In Hamburg scheint das System erfolgreich zu sein: Gut informierte Kreise gehen inzwischen stark von einem Sieg der Seilbahnbauer aus. Der Bürgerentscheid endet am 24. August.
22. August 2014, Lübecker Nachrichten:
Eine Seilbahn für Hamburg?
Die Bürger von Hamburg-Mitte entscheiden, ob Musical-Besucher in Zukunft in gläsernen Gondeln über die Elbe fahren sollen.
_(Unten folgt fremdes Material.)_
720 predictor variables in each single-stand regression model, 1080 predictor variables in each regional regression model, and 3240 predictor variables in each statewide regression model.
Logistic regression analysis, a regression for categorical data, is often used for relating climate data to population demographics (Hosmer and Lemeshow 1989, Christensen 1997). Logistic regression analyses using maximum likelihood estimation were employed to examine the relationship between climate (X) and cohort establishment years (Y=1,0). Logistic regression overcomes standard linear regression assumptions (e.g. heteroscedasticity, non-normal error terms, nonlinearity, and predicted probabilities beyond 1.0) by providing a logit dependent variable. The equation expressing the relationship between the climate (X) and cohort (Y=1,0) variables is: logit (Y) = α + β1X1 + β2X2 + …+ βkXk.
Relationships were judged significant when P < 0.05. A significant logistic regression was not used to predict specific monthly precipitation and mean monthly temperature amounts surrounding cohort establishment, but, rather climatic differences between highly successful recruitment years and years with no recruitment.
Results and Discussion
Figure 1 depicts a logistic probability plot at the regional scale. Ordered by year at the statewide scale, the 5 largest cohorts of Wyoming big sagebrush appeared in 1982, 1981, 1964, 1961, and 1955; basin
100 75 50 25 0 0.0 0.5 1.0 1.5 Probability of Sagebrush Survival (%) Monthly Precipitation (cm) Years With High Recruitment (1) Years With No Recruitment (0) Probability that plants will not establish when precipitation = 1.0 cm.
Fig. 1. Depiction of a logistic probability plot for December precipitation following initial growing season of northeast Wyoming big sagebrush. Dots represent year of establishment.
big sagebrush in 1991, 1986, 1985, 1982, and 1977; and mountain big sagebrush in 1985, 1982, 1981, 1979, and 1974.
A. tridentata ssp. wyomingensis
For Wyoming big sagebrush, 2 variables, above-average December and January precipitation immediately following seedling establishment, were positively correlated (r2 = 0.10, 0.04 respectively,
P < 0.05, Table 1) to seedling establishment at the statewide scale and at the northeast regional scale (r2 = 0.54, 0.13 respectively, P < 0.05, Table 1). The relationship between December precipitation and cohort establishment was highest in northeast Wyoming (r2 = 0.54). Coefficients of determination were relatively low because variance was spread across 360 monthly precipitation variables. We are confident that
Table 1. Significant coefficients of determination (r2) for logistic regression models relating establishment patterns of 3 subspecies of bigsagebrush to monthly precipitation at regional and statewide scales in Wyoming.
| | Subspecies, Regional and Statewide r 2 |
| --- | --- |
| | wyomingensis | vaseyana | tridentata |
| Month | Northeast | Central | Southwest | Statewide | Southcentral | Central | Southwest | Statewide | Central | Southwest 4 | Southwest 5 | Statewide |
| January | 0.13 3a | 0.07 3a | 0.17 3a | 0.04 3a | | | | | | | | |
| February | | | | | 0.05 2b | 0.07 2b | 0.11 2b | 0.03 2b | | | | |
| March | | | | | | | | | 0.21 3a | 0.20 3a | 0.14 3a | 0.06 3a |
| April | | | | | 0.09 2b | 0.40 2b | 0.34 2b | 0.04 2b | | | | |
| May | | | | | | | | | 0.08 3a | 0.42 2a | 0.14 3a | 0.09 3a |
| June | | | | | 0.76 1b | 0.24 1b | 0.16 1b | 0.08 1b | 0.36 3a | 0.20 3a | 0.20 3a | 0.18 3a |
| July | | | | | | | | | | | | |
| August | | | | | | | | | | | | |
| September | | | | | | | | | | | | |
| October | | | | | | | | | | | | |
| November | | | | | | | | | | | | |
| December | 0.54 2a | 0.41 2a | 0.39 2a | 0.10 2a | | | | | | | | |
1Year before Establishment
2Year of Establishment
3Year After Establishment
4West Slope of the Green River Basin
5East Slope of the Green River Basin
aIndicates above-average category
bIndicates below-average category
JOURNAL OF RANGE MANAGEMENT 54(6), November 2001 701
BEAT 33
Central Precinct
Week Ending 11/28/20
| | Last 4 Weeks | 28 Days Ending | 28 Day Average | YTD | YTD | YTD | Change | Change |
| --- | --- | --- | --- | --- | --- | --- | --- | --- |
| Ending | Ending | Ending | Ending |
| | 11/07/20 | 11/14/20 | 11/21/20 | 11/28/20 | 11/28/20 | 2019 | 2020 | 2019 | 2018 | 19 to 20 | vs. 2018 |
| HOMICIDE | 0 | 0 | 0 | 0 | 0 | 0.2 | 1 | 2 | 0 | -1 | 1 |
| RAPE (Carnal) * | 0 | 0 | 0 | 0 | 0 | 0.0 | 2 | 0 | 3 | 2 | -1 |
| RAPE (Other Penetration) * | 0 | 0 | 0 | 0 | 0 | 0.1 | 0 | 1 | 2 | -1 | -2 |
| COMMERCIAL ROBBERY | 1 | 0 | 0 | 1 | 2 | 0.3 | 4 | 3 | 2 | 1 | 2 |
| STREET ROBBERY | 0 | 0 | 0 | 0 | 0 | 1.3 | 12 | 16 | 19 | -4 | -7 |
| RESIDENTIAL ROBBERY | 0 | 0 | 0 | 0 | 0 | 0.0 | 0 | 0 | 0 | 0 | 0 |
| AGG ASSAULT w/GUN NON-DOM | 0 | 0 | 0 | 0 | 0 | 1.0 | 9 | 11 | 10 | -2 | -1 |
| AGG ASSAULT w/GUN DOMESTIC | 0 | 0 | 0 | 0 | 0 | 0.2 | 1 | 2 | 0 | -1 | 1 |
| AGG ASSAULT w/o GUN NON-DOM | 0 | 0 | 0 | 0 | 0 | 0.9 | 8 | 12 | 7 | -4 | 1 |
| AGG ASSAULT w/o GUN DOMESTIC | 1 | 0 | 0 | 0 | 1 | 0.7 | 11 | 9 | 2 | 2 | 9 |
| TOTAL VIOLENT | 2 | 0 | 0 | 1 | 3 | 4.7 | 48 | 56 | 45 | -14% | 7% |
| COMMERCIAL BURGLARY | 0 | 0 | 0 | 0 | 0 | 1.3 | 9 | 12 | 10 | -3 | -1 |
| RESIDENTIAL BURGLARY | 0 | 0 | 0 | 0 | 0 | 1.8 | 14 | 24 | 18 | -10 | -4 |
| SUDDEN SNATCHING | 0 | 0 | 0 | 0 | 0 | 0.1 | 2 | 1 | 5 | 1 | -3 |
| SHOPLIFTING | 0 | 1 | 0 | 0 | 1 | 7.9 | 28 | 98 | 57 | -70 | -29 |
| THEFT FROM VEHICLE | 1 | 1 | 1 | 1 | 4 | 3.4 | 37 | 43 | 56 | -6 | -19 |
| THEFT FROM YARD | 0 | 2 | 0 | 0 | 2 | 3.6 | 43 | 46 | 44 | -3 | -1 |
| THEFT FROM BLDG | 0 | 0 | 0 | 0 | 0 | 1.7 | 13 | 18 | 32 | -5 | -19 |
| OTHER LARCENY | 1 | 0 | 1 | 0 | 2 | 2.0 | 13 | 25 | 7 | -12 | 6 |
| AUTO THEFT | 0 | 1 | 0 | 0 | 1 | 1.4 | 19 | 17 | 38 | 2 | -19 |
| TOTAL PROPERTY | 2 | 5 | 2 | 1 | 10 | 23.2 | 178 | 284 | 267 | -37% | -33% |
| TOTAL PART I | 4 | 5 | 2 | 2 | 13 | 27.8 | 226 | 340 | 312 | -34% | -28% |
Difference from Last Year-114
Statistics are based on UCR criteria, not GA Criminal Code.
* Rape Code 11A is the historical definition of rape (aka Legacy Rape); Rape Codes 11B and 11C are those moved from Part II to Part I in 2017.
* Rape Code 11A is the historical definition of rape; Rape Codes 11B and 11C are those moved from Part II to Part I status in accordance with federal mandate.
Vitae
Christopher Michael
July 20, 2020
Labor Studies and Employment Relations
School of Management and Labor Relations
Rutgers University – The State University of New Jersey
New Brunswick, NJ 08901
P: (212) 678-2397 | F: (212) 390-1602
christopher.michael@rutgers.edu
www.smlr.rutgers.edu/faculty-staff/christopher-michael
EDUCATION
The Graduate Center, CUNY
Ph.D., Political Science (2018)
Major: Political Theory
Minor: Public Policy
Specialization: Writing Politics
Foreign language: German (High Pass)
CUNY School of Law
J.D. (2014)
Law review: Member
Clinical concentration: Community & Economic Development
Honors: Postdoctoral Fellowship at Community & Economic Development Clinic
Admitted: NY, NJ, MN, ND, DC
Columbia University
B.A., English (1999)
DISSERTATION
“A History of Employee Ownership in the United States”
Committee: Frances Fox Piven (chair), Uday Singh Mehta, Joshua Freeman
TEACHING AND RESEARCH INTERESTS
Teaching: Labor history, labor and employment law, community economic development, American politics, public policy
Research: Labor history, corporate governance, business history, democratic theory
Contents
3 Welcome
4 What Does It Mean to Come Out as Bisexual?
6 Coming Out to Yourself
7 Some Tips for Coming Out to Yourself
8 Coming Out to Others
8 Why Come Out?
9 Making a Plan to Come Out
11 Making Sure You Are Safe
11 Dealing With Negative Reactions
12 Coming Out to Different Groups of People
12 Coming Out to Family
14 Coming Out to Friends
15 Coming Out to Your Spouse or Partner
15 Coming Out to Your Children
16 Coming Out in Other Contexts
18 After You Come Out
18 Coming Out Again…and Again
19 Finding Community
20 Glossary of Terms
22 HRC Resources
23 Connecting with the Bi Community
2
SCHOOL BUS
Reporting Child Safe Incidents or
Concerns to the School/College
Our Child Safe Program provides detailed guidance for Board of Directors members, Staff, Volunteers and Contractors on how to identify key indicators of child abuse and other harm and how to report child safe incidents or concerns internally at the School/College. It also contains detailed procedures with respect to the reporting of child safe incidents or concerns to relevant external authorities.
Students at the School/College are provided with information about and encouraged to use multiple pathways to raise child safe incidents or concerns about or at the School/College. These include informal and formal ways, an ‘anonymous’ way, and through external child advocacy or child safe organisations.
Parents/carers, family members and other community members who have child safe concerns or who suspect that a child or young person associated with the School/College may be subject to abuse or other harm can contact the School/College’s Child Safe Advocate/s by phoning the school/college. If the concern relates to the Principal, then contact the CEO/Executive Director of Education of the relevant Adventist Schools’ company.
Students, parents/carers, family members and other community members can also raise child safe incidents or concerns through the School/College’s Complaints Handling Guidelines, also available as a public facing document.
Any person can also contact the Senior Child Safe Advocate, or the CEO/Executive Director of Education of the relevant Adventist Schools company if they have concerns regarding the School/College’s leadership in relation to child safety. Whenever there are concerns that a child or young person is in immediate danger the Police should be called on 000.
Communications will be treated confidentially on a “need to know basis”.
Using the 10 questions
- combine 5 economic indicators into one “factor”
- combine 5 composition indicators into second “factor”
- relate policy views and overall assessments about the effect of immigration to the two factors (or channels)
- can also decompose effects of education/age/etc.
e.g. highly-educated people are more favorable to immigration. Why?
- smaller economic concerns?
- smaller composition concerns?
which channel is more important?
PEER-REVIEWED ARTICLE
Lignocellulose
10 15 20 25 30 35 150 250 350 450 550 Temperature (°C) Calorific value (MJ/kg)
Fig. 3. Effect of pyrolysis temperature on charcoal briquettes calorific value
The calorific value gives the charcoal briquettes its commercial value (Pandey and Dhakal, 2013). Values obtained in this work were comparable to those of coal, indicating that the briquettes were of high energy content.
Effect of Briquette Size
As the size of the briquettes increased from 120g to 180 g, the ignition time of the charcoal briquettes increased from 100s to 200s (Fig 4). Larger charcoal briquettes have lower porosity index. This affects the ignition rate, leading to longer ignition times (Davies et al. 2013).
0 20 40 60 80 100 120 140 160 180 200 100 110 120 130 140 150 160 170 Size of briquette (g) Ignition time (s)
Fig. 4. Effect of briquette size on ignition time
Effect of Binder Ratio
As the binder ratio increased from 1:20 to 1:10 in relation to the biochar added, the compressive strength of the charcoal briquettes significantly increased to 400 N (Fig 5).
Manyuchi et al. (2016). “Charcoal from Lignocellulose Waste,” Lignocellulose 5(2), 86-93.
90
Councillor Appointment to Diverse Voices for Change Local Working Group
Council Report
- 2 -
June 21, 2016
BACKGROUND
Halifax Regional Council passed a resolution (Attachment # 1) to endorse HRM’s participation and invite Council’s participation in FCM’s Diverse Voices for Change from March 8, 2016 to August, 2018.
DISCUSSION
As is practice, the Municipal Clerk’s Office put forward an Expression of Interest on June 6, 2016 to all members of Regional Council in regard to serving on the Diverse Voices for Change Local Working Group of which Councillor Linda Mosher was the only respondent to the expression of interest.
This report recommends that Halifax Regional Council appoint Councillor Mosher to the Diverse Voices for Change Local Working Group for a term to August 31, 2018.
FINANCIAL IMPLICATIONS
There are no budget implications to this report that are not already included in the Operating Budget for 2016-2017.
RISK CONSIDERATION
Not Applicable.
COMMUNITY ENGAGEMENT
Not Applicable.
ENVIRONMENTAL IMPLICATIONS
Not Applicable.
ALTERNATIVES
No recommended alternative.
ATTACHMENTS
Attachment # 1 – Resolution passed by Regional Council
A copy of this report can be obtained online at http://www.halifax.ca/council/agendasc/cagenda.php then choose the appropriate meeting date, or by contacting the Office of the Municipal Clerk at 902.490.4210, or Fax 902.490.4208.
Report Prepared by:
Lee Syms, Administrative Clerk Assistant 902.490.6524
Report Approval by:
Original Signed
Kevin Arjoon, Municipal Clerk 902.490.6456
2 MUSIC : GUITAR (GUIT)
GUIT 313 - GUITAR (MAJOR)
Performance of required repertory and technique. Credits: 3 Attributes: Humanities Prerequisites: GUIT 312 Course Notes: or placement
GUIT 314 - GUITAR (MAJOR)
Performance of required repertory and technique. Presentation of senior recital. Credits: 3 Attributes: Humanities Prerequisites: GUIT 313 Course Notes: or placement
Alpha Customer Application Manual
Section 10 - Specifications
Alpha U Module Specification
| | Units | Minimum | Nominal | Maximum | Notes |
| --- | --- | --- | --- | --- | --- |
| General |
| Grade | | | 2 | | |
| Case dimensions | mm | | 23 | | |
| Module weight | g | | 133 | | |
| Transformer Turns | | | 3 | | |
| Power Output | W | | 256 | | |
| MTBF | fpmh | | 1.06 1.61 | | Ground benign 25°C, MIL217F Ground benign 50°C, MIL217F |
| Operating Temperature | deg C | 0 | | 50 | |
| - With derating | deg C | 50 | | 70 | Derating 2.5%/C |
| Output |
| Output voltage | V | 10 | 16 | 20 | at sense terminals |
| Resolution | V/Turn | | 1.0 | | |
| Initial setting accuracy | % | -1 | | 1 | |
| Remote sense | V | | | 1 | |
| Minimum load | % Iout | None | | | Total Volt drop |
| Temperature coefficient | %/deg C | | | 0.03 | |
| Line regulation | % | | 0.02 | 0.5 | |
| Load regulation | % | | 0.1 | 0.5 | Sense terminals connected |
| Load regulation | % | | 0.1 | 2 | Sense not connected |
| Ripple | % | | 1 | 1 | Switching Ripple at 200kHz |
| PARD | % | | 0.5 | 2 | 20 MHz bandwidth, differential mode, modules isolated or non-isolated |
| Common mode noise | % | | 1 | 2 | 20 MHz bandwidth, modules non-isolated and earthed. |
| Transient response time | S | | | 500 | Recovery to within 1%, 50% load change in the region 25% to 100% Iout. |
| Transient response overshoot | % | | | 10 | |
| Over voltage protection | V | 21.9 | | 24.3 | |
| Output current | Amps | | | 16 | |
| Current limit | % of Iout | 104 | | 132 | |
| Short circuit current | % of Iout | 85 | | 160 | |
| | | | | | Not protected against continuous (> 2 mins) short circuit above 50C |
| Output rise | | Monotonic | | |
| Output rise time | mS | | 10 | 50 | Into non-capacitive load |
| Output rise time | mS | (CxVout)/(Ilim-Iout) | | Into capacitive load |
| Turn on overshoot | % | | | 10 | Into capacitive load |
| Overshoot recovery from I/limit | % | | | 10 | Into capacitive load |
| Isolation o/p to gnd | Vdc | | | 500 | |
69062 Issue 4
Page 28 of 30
Hamburg. Joachim Stratenschulte (64) blickt nach oben in die Takelage der „Rickmer Rickmers“. Er ist auf dem Museumsschiff an den Hamburger Landungsbrücken Geschäftsführer, und wenn es nach ihm geht, dann wird in wenigen Jahren eine Seilbahn von St. Pauli über sein Schiff die Elbe in Richtung Steinwerder überqueren, zu dem Musical-Zelt vom „König der Löwen“ und dem neuen Theater daneben, wo demnächst „Das Wunder von Bern“ Premiere feiern wird. „Ich glaube an das Prinzip Seilbahn“, sagt Stratenschulte. „Ich glaube, dass das ein total tolles Verkehrsmittel ist.“
Stratenschulte ist Sozialdemokrat. Mit seiner Seilbahn-Euphorie ist er in der SPD von St. Pauli auf verlorenem Posten.
Die Bezirksversammlung hat das Projekt abgelehnt. Daraufhin brachte Stratenschulte mit der CDU-Bundestagsabgeordneten Herlind Gundelach und dem ehemaligen Tourismusverbandschef Thomas Magold ein Bürgerbegehren auf den Weg. Es war erfolgreich, und deshalb stimmen die Bürger des Bezirks Mitte jetzt über das Projekt ab. Eine Seilbahn, schwärmt Stratenschulte, sei umweltfreundlich, schnell gebaut, preiswert, quasi geräuschlos, und verbrauche kaum Fläche.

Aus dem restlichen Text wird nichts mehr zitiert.